Katayama (Sho Aikawa) is just an average guy. He works as a draughtsman at an architectural firm and has a lovely wife, Yoko (Miho Ninagawa) and an adorable 6-year-old daughter, Ayano (Mao Sasaki), but one night on the way home from work all that changes. As he rides his bike through an underpass Katayama stumbles into the middle of the vicious beating of an elderly man by a group of teenage boys, so he does what most average guys would do and attempts to break things up. The old man gets away, but before he knows it Katayama is fighting off a half dozen teenagers armed with knives and an air gun with their leader, a hooded, lollipop sucking boy named Kimiki (Satoshi Morimoto) taking particular glee in having a younger and more agile adversary. Katayama and Kimiki go head to head, but when the police show up both end up in handcuffs. The minor and his young punk friends get released while Katayama, the good samaritan, is the one who gets the stern warning about beating up kids. It's a crazy, mixed up world, but all that Katayama can do is head home to his wife and daughter little knowing that his brief moment of heroism will jeopardize his entire family.
In 2006 the ultra-prolific Takashi Miike went from his Lars von Trier-inspired prison film "Big Bang Love Juvenile A" and his torturous (and ultimately banned from TV) entry into Showtime's "Masters of Horror" series "Imprint" to bring audiences a straight up revenge thriller that wouldn't have looked out of place in Clint Eastwood's or Charles Bronson's 1970s filmographies; but instead of major machismo and heavy duty fire power Miike dials his usual weirdness back and stresses mood and grief in his "Scars of the Sun".

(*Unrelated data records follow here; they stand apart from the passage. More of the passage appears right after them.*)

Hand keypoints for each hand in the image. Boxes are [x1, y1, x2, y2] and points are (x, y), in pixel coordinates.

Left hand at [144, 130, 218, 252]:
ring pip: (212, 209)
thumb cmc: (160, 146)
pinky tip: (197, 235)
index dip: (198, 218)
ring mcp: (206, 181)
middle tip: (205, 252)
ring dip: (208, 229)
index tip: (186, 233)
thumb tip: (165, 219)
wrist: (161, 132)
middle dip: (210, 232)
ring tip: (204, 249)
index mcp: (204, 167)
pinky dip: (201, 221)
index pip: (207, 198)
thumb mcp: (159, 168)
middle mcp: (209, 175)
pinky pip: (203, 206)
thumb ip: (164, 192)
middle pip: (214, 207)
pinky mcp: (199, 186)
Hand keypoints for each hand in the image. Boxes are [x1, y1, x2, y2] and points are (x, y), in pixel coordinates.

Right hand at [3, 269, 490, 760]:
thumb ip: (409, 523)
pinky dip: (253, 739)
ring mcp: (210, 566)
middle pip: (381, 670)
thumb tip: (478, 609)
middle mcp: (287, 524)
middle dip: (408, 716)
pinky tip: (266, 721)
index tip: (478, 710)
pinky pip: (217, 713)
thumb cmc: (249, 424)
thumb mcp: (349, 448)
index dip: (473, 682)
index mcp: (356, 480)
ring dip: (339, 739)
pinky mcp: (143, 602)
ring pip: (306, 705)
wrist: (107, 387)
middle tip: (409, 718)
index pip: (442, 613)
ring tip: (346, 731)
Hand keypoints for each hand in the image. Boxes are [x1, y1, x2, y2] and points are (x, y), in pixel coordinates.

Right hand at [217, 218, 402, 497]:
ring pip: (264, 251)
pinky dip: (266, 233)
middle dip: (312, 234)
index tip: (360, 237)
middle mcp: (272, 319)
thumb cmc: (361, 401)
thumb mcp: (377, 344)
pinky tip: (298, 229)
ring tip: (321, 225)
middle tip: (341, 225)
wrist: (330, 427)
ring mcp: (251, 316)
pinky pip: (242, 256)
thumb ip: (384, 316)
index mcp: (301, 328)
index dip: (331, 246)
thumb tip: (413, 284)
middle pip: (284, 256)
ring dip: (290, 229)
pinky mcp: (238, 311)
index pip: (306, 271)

Penned by 1999's "Nobody" director Toshimichi Ohkawa "Scars of the Sun" tells the classic story of an honest, hardworking man who ends up becoming a victim of the system that has been set up to protect him. After his run in with this group of delinquents Katayama and his wife get the feeling that they are being watched. It turns out that Kimiki isn't just a kid with a sweet tooth who leads a street gang, he's also a dangerous psychopath and he's made it his personal mission to teach Katayama that you don't step in when he and his boys are having a bit of fun. Repeated calls to the cops alerting them to Kimiki's threatening behaviour only amounts to a few platitudes about how the police can't do anything until Kimiki actually breaks the law. Katayama soon discovers that the only thing between his family and this crazed teenager are miles of bureaucratic red tape, and all these laws and regulations come too little and far to late when Katayama's young daughter is apprehended and murdered. For his crimes underage Kimiki gets a mere year and eight months in prison while Katayama has his life gutted and his wife jumping out of a five storey window. Now before you think I'm telling you the entire plot of "Scars of the Sun" let me reassure you that this is just the set up and that only once Kimiki is out of prison do the wheels of Katayama's revenge begin to turn.

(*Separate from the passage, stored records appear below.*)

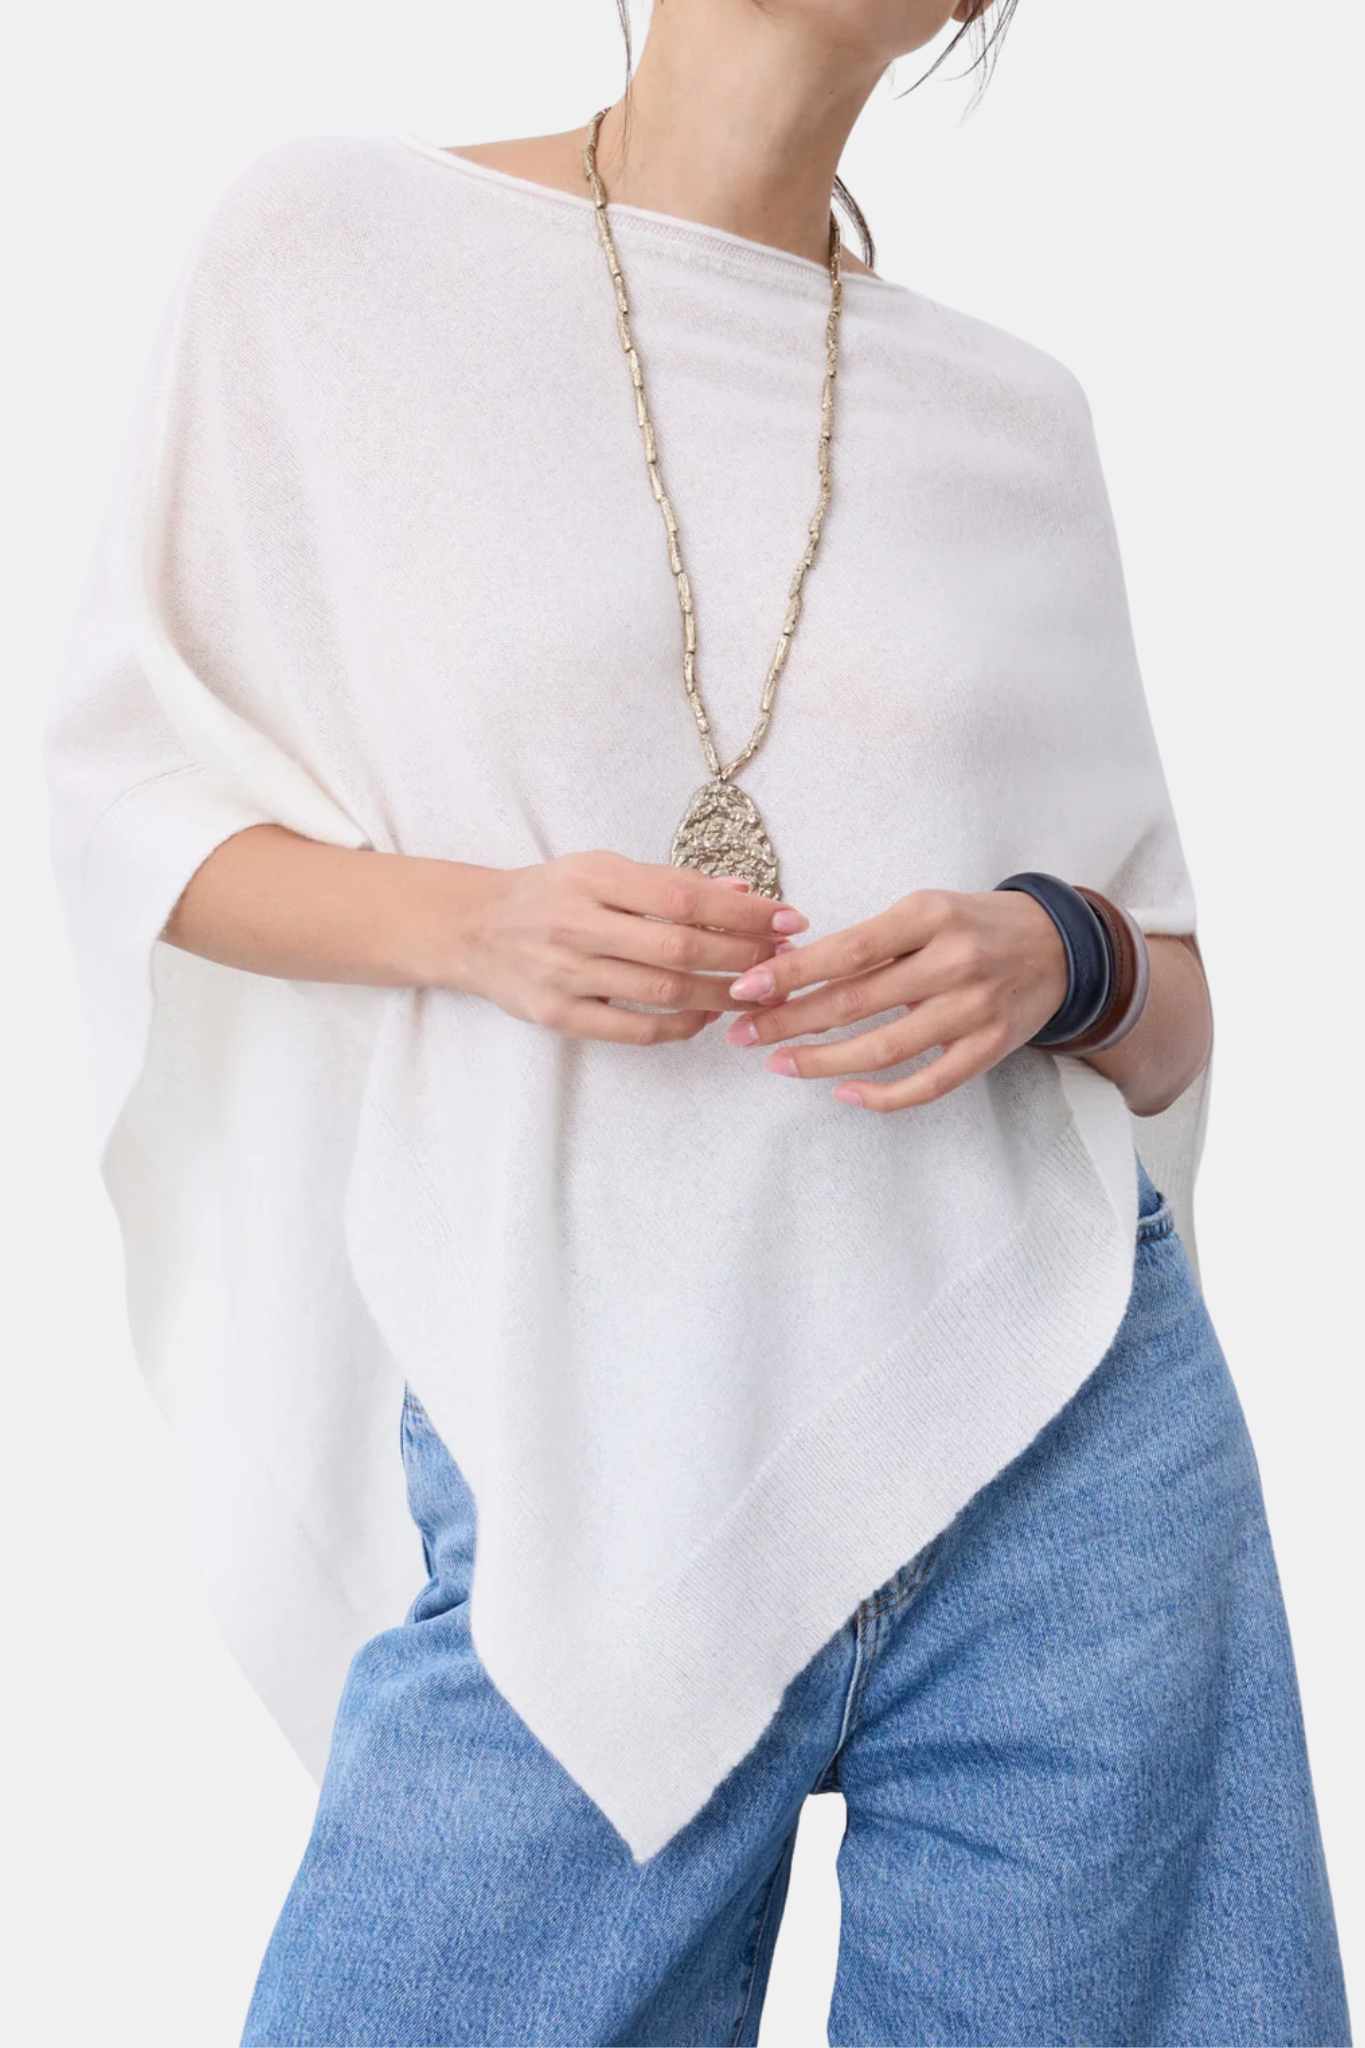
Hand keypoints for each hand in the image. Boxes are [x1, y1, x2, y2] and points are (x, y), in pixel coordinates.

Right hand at [452, 852, 807, 1044]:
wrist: (474, 929)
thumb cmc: (549, 895)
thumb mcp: (602, 870)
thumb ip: (668, 882)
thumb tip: (741, 893)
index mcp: (593, 878)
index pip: (683, 897)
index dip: (743, 912)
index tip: (788, 918)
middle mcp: (576, 925)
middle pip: (679, 948)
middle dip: (743, 956)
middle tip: (783, 959)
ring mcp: (565, 975)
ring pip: (664, 992)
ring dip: (722, 995)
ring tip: (758, 991)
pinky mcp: (560, 1016)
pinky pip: (635, 1029)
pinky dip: (681, 1026)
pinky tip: (707, 1016)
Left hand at [721, 887, 1067, 1109]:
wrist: (1059, 945)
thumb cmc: (975, 925)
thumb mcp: (925, 910)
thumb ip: (872, 941)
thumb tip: (791, 971)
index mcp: (930, 916)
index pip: (847, 950)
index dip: (791, 973)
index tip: (745, 988)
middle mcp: (953, 962)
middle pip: (855, 1001)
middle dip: (789, 1021)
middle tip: (744, 1034)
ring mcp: (974, 1010)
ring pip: (883, 1048)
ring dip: (822, 1061)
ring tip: (779, 1064)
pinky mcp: (989, 1049)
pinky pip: (927, 1084)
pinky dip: (881, 1095)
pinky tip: (843, 1093)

I've been known for giving Miike a bit of grief from time to time. He's definitely one of contemporary Japanese cinema's most uneven filmmakers, but when he nails a picture he can be truly brilliant. "Scars of the Sun" is one that he hits spot on. As I said above you shouldn't expect any cow-headed gods or creative use of acupuncture needles in "Scars of the Sun". It's the small choices that Miike makes that elevates this film from being a pulpy, straight-to-video exercise to a really compelling take on the revenge genre. The casting against type of Sho Aikawa, who usually plays the part of a yakuza heavy in Miike's films gives "Scars of the Sun" an interesting twist, but it's the casting of androgynous newcomer Morimoto as Kimiki that is the real stroke of genius. For all the times that Morimoto is on screen we only ever get to see his face a couple of times. Every other shot has him hiding under the hood of his parka or shows him from behind. It's that sense of a faceless, unknowable evil, plus his nasal and child-like voice that makes his character truly terrifying. Add to that Miike's switching to black and white to reflect the colourless and grief-stricken world that Katayama inhabits and backing up the action with silence instead of an overly dramatic soundtrack and you have a film that doesn't just leave you feeling outraged at the sorry state of victims rights, but that also really gets under your skin.